*PROBLEM TO SOLVE:* After locating the line containing "red and smooth.", transcribe that line and all following lines exactly, stopping only at the end of the records.

^^^^

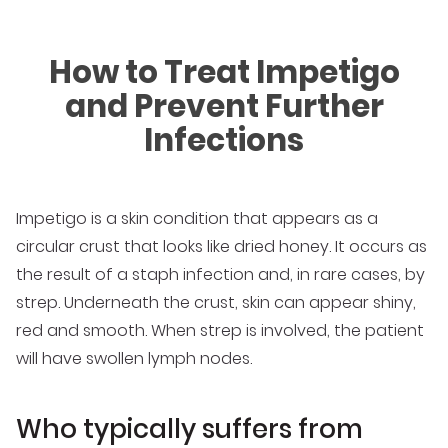
How to Treat Impetigo
and Prevent Further
Infections
Impetigo is a skin condition that appears as a
circular crust that looks like dried honey. It occurs as
the result of a staph infection and, in rare cases, by
strep. Underneath the crust, skin can appear shiny,
red and smooth. When strep is involved, the patient
will have swollen lymph nodes.
Who typically suffers from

^^^^

*RESPONSE FOR THIS EXERCISE:*
red and smooth. When strep is involved, the patient
will have swollen lymph nodes.
Who typically suffers from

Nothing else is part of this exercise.